= Telecommunications in Solomon Islands =

Communications in Solomon Islands.

== Telephones ==

Landline

- 2009: 13,000 subscribers
- 2010: 8,400 subscribers
- 2018: 7,430 subscribers

Mobile cellular':

- 2009: 55,000 subscribers, 20% penetration, 20%coverage
- 2018: 482,209 subscribers, 80% penetration, 95% coverage

Telecom operators:

- Our Telekom (1988). Operates in nine Provinces
- bmobile (2010). Operates in four Provinces

Telephone system:

GSM mobile phone network covering all provincial capitals along with several other townships and villages and a landline system covering all provincial capitals and some townships.

International dial code:+677

- Landline number: 5-digits
- Mobile number: 7-digits
  - Telekom: 7xx xxxx
  - bmobile: 8xx xxxx

== Connectivity ==
International

- Satellite: Leased geostationary and constellation Ka, Ku band satellites
- Undersea fibre: In January 2020, Solomon Islands was connected to Sydney, Australia via the Coral Seas Cable System (CS2)
- Earth stations: based in Honiara and Gizo

Domestic

- Satellite: Leased, bi-directional geostationary satellites are used to connect Provinces too remote for microwave and fibre
- Undersea fibre: Interchange Cable Network 2 (ICN2S) In February 2020 as part of the Coral Seas Cable System project, Honiara (Guadalcanal Province) was also connected to Auki (Mataita Province), Taro (Choiseul Province) and Noro (Western Province)
- DSL, ADSL: To homes and businesses
- Fixed Wireless: Honiara
- Mobile: 2G/3G/4GLTE

== Radio ==
Radio broadcast stations:
AM 1, FM 4 Paoa FM, ZFM100, Wan FM, and Barava FM, shortwave 1 (2002). The Solomon Islands Broadcasting Corporation, founded in 1976, transmits regular programming.

Radio
Receivers: 57,000 (1997)
In addition to regular broadcast stations, several shortwave utility station networks exist, such as the Church of Melanesia network.

== Television ==
TTV is Solomon Islands' only television network and is a wholly owned subsidiary of Solomon Telekom Co. Ltd. (STCL). STCL operates under the brand name - Our Telekom.

TTV transmits in digital HD and analogue and is a free-to-air, commercial, terrestrial television network, located in the capital, Honiara.

History:
The first television broadcast was made possible in July 1992 by STCL who downlinked the Barcelona Summer Olympics utilising the satellite antennas used to relay international telephone calls and a small TV transmitter as an experiment.

2006: ONE News leased the STCL owned transmitters to broadcast a local channel until 2011 when it went out of business.

2008 (March): Telekom Television Ltd was formed

2016: HD services launched (FTA DVB-T). Commenced broadcasting National Parliament live to air on TTV ONE.
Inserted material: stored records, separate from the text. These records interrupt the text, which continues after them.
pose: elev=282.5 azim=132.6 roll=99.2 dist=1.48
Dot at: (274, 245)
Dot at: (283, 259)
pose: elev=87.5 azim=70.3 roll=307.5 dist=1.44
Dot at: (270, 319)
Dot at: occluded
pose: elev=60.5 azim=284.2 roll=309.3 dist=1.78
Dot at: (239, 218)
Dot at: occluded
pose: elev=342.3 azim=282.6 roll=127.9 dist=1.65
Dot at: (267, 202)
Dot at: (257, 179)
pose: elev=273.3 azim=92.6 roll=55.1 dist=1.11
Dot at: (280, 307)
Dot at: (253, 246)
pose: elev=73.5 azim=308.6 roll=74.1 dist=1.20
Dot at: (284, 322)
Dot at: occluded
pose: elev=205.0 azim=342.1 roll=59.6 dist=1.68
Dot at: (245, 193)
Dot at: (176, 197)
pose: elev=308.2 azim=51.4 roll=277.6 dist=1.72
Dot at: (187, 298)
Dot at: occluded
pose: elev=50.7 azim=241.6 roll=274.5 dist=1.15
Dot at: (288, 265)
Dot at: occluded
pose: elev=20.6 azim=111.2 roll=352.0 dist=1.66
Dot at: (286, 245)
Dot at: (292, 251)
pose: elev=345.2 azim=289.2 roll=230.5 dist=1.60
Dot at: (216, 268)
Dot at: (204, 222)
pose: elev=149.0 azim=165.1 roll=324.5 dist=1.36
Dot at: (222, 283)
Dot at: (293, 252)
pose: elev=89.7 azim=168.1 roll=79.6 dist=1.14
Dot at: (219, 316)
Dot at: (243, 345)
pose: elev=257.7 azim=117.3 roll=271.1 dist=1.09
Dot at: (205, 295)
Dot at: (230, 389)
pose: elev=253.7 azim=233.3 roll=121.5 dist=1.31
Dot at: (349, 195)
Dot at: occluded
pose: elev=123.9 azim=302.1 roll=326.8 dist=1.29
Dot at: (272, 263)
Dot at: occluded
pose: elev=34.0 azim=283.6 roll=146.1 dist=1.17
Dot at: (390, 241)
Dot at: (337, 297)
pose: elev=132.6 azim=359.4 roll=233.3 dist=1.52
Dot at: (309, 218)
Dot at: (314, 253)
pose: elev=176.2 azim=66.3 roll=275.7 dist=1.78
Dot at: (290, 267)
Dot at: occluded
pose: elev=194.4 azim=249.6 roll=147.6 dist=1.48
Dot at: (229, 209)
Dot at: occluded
2019: Broadcast three analogue SD and sixteen 1080i/50 HD digital (DVB-T) channels in the VHF/UHF frequency bands. The HD channels, available in Honiara, are a mixture of overseas sport, news and entertainments channels. Two of the TTV branded analogue SD channels (TTV 1, TTV 2) are distributed to five major locations in the Solomons: Gizo, Noro, Munda, Auki and Lata. Distribution is via satellite and microwave links.

Standards:
TTV conforms to the Australian television frequencies for both analogue and digital transmissions and production (1080i/50).

Channels:
TTV branded channels include: TTV ONE, TTV TWO and TTV THREE. TTV ONE is the main commercial channel and carries a mixture of local and international sport, news and entertainment programming.

Online:
TTV is also streamed Online (as programme rights allow) and is accessible via the Our Telekom mobile network throughout the Solomons. The service is Geoblocked to the Solomons.

Televisions:
3,000 (1997). Estimated viewership: 35,000 (2017)

== Internet ==
Internet Service Providers (ISPs):
Solomon Telekom: https://telekom.com.sb/
McPacific: http://www.mc-pacific.com/satellite.html
SATSOL: https://satsol.net/

People First Network: (PFnet) operate a community email network with 17 rural access points (Apr 2005) https://web.archive.org/web/20010415150953/http://www.peoplefirst.net.sb/General/PFnet.htm
PFnet is also establishing a VSAT network of distance learning centres in rural community schools under an EU-funded project http://www.peoplefirst.net.sb/dlcp
It is hoped each host school will contribute to the Wikipedia or create their own wikis.